You’re sitting in the local coffee shop, the airport, or a hotel room in the big city tapping away on your device when suddenly you get the dreaded low battery notification. These days, chances are that notice will send you scrambling for a charging cord. But a new wireless charging technology backed by the AirFuel Alliance could change that – in fact, it might mean you won’t get that notification in the first place if you’re sitting in the right spot.
The name of the new game in town is “resonant,” a type of wireless charging technology that has the support of companies like Qualcomm, Boeone, Chargifi, MGE Group, NewVastek, and ON Semiconductor. Unlike inductive charging terminals (think those little disks in the center of Starbucks tables), resonant systems don’t require venues to drill or cut holes into their furniture. Resonant transmitters are instead simply mounted underneath table tops and counters.
The systems also offer a bit more wiggle room for those seeking to top off their battery without putting down their device. Where inductive systems require a smartphone or other device to be placed pretty much directly on a charging point with little room for error, resonant systems spread the charging capability far enough to, for instance, cover a whole coffee table. Plus, the technology allows users to keep the device in their hands – up to a few inches off the table top – while it works.
Both of those factors, AirFuel Alliance President and Chairman Ron Resnick said, make resonant a more attractive alternative to offer wireless charging.
Resonant deployments are already popping up across the globe, with some 4,000 points launched by Chargifi and Gill Electronics in the United States, United Kingdom, China, Germany, Singapore, Hong Kong, Russia, Switzerland, Canada, South Africa, Israel, Brazil, and the Caribbean. Chargifi’s partners include Pret a Manger, Imperial College London, and the Atlanta Falcons, while Gill has teamed up with the likes of Marriot, Hilton, Starwood, McDonalds, and Chili’s.
While some of the deployments have been small – such as 72 points launched for a pizza chain in Germany – resonant recently scored a big win when the city of Shenzhen, China, selected the technology for its smart city ecosystem.
The Shenzhen project will begin with 1,000 points rolled out in hotel chains across the city before being expanded to cover a variety of public venues like airports, subway stations, restaurants, and shopping malls, the AirFuel Alliance said. And Shenzhen isn’t alone in its interest in resonant. Resnick said there are a number of other major cities in Asia looking very seriously at the technology.
According to Resnick, those deploying resonant systems will soon find support in the device ecosystem, with compatible gadgets expected to be released by “major phone OEMs” by the end of this year and into 2018. Major PC vendors like Dell, Lenovo, and HP are also getting on the resonant train, he said, because the technology is more efficient at higher power.
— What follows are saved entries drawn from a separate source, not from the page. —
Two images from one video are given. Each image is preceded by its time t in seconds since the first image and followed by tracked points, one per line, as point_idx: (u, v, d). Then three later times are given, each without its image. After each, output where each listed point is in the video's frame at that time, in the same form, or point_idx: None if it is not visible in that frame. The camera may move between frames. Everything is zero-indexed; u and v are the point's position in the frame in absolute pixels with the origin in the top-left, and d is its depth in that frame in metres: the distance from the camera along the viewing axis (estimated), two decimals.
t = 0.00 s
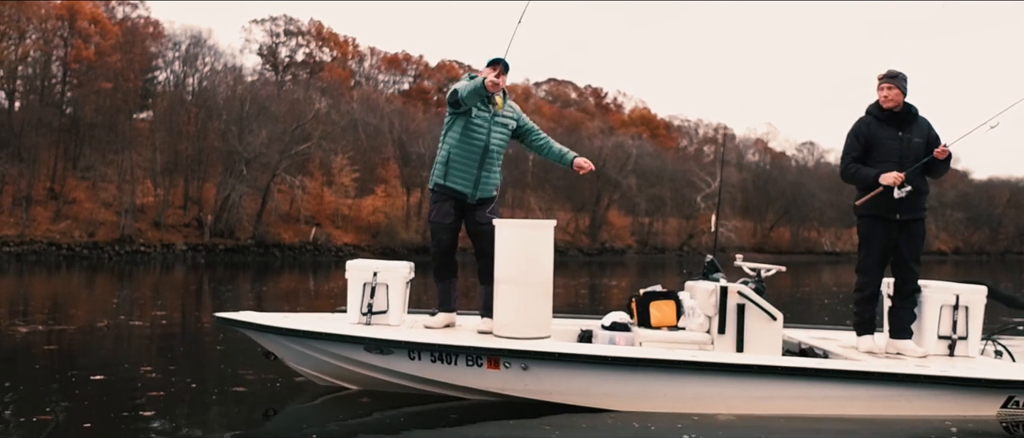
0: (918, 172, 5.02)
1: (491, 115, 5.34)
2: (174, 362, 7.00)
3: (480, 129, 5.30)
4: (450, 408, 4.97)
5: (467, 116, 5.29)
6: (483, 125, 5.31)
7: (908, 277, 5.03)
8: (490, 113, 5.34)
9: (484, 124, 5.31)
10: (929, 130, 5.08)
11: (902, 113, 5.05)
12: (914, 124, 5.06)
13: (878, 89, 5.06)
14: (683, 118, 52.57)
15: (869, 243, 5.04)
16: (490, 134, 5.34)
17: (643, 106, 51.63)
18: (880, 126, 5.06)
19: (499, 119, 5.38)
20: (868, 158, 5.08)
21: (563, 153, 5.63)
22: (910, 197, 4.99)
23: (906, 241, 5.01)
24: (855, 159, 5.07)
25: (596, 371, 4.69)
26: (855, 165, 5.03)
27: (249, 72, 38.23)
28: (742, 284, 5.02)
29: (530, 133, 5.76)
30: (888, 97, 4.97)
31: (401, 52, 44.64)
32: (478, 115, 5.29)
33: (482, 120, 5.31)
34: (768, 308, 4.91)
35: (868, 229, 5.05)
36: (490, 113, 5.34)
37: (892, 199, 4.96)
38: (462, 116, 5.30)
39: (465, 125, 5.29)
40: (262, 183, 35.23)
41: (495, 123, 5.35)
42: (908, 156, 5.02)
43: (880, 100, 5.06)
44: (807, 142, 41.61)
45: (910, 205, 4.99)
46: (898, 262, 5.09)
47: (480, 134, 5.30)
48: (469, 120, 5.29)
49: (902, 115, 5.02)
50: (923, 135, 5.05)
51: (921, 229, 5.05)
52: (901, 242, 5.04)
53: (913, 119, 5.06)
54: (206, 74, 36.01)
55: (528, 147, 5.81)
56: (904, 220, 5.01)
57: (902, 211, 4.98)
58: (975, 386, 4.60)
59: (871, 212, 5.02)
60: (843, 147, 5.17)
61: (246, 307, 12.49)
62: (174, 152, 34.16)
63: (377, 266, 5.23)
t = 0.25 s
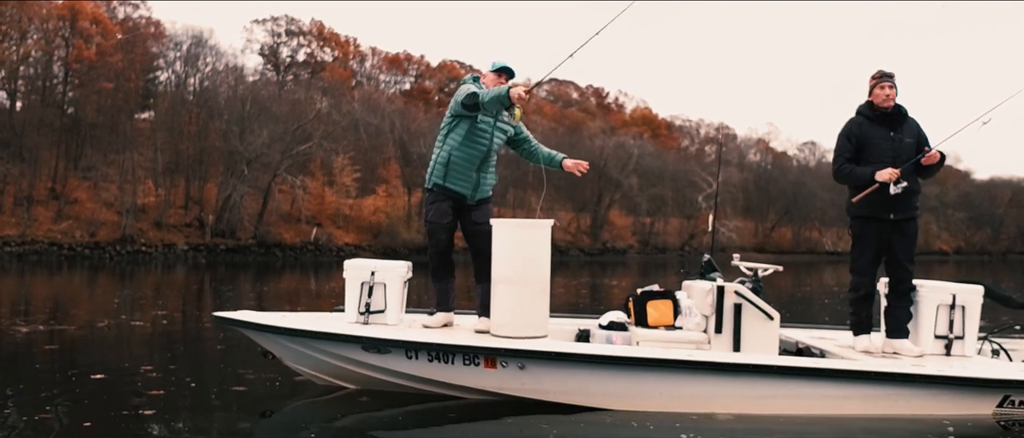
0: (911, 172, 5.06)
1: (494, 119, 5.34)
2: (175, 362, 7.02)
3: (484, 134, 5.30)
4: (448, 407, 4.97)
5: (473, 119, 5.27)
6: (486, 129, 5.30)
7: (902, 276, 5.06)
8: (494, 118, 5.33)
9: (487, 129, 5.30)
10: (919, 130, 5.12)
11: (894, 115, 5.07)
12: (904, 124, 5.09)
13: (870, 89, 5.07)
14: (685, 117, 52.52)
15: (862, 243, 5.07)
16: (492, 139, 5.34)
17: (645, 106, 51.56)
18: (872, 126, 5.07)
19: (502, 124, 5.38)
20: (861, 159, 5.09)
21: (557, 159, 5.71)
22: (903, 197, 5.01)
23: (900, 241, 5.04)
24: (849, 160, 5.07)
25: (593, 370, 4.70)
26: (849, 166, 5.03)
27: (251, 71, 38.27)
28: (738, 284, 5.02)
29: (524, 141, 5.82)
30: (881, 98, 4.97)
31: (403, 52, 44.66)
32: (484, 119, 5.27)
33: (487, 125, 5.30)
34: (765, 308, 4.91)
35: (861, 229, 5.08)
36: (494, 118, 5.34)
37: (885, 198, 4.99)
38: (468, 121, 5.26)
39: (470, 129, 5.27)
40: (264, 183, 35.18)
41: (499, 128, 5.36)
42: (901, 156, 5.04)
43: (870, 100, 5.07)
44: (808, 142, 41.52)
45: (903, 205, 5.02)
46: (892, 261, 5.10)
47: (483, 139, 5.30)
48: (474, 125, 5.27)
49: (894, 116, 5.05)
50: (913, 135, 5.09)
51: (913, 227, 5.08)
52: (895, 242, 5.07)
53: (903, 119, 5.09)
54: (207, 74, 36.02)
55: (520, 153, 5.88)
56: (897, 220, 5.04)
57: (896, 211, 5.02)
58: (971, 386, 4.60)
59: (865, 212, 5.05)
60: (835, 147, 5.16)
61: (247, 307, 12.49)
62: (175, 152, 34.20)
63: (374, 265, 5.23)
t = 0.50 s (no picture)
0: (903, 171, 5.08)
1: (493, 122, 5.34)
2: (175, 362, 7.03)
3: (483, 138, 5.30)
4: (445, 406, 4.98)
5: (472, 124, 5.26)
6: (485, 133, 5.30)
7: (898, 274, 5.06)
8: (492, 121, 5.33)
9: (486, 133, 5.30)
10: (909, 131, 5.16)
11: (885, 115, 5.10)
12: (895, 124, 5.13)
13: (861, 89, 5.09)
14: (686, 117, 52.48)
15: (856, 243, 5.07)
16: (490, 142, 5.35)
17: (646, 106, 51.51)
18: (864, 126, 5.09)
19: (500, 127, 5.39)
20: (854, 159, 5.09)
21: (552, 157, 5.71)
22: (896, 196, 5.03)
23: (894, 240, 5.05)
24: (843, 160, 5.07)
25: (590, 369, 4.71)
26: (843, 166, 5.03)
27: (252, 71, 38.28)
28: (735, 283, 5.03)
29: (518, 142, 5.82)
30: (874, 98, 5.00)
31: (404, 52, 44.65)
32: (482, 123, 5.27)
33: (485, 130, 5.30)
34: (762, 308, 4.91)
35: (856, 229, 5.07)
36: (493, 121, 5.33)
37: (879, 197, 5.00)
38: (467, 125, 5.25)
39: (469, 133, 5.26)
40: (264, 183, 35.16)
41: (496, 132, 5.36)
42: (893, 155, 5.06)
43: (862, 100, 5.10)
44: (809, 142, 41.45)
45: (895, 204, 5.03)
46: (886, 261, 5.11)
47: (482, 143, 5.30)
48: (473, 129, 5.27)
49: (885, 116, 5.08)
50: (904, 135, 5.13)
51: (906, 227, 5.10)
52: (890, 242, 5.07)
53: (894, 119, 5.12)
54: (208, 74, 36.02)
55: (512, 153, 5.89)
56: (891, 219, 5.05)
57: (889, 211, 5.03)
58: (968, 384, 4.61)
59: (859, 212, 5.04)
60: (827, 148, 5.16)
61: (248, 307, 12.49)
62: (176, 152, 34.23)
63: (372, 265, 5.24)
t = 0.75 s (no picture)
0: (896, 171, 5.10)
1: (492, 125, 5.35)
2: (176, 361, 7.03)
3: (481, 141, 5.31)
4: (444, 406, 4.99)
5: (470, 126, 5.27)
6: (484, 136, 5.31)
7: (893, 274, 5.07)
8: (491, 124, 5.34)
9: (485, 136, 5.31)
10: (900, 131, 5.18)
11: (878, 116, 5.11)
12: (887, 124, 5.14)
13: (853, 90, 5.10)
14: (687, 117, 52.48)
15: (851, 242, 5.08)
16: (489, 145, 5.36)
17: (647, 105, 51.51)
18: (857, 126, 5.10)
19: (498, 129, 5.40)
20: (847, 159, 5.09)
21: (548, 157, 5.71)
22: (889, 196, 5.05)
23: (888, 240, 5.06)
24: (836, 160, 5.08)
25: (587, 369, 4.72)
26: (837, 166, 5.03)
27: (253, 71, 38.30)
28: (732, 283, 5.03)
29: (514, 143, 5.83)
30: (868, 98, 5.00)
31: (404, 52, 44.68)
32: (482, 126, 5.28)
33: (484, 133, 5.31)
34: (759, 307, 4.92)
35: (850, 230, 5.09)
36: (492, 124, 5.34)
37: (872, 197, 5.01)
38: (467, 127, 5.25)
39: (467, 135, 5.27)
40: (265, 183, 35.14)
41: (495, 135, 5.37)
42: (885, 155, 5.08)
43: (855, 101, 5.10)
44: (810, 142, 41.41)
45: (889, 204, 5.05)
46: (881, 260, 5.12)
47: (480, 145, 5.31)
48: (473, 132, 5.27)
49: (878, 117, 5.08)
50: (896, 135, 5.15)
51: (899, 227, 5.12)
52: (884, 242, 5.09)
53: (886, 119, 5.14)
54: (209, 74, 36.02)
55: (508, 154, 5.89)
56: (884, 219, 5.06)
57: (882, 211, 5.05)
58: (964, 383, 4.63)
59: (852, 212, 5.06)
60: (820, 148, 5.17)
61: (248, 307, 12.49)
62: (177, 151, 34.25)
63: (369, 265, 5.25)
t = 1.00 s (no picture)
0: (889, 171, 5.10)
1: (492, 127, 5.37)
2: (177, 361, 7.04)
3: (480, 143, 5.33)
4: (442, 406, 5.00)
5: (470, 128, 5.28)
6: (483, 139, 5.33)
7: (888, 274, 5.08)
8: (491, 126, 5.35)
9: (484, 139, 5.33)
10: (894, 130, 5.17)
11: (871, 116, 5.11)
12: (880, 124, 5.14)
13: (846, 90, 5.09)
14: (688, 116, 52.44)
15: (845, 242, 5.09)
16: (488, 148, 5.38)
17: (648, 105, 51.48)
18: (849, 127, 5.10)
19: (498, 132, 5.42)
20: (841, 160, 5.09)
21: (545, 161, 5.72)
22: (883, 196, 5.05)
23: (883, 240, 5.07)
24: (830, 161, 5.08)
25: (585, 368, 4.73)
26: (830, 167, 5.04)
27: (254, 71, 38.32)
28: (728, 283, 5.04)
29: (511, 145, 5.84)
30: (860, 99, 4.99)
31: (406, 52, 44.67)
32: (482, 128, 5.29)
33: (482, 136, 5.33)
34: (756, 307, 4.92)
35: (844, 230, 5.10)
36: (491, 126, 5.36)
37: (865, 197, 5.02)
38: (467, 129, 5.27)
39: (467, 137, 5.28)
40: (266, 183, 35.08)
41: (494, 138, 5.39)
42: (878, 155, 5.08)
43: (848, 101, 5.10)
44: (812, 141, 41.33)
45: (882, 204, 5.05)
46: (875, 259, 5.13)
47: (479, 148, 5.33)
48: (472, 134, 5.29)
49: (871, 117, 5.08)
50: (889, 135, 5.14)
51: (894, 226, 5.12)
52: (879, 241, 5.09)
53: (879, 119, 5.14)
54: (210, 74, 36.00)
55: (505, 156, 5.90)
56: (878, 219, 5.07)
57: (876, 210, 5.05)
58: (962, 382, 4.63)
59: (845, 212, 5.07)
60: (813, 148, 5.17)
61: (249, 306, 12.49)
62: (178, 151, 34.28)
63: (367, 266, 5.26)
Resnick noted that some venues have been holding off with their resonant deployments to wait and see what the smartphone companies are planning to support. And now that those commitments are there, he believes the time is right for the technology to take off.
One more factor working in resonant’s favor? Cost.
While resonant is currently more expensive than inductive, Resnick said a major manufacturer in Asia has stated that within a year or two it will have whittled the price of resonant technology down to be the same as that of inductive.
And recent market research indicates there’s public demand to support the infrastructure expense of resonant deployments. IHS Markit reported last month that more than a third (35 percent) of U.S. consumers said they’ve used wireless charging, and three quarters of consumers would like to see wireless charging technology adopted in laptops in particular. Wearables was another category where consumers would like to see wireless charging, particularly for smart watches, IHS found.
The firm indicated that wireless charging transmitter shipments will ramp to 30 million units over the next decade, driven by transmitters designed for public infrastructure like restaurants and hotels.
“As more consumers start to own multiple wireless charging devices, the need for multi-device chargers will increase,” IHS observed. “As more applications in consumer, industrial, and medical markets adopt wireless power technology, IHS Markit expects market growth to be rapid.”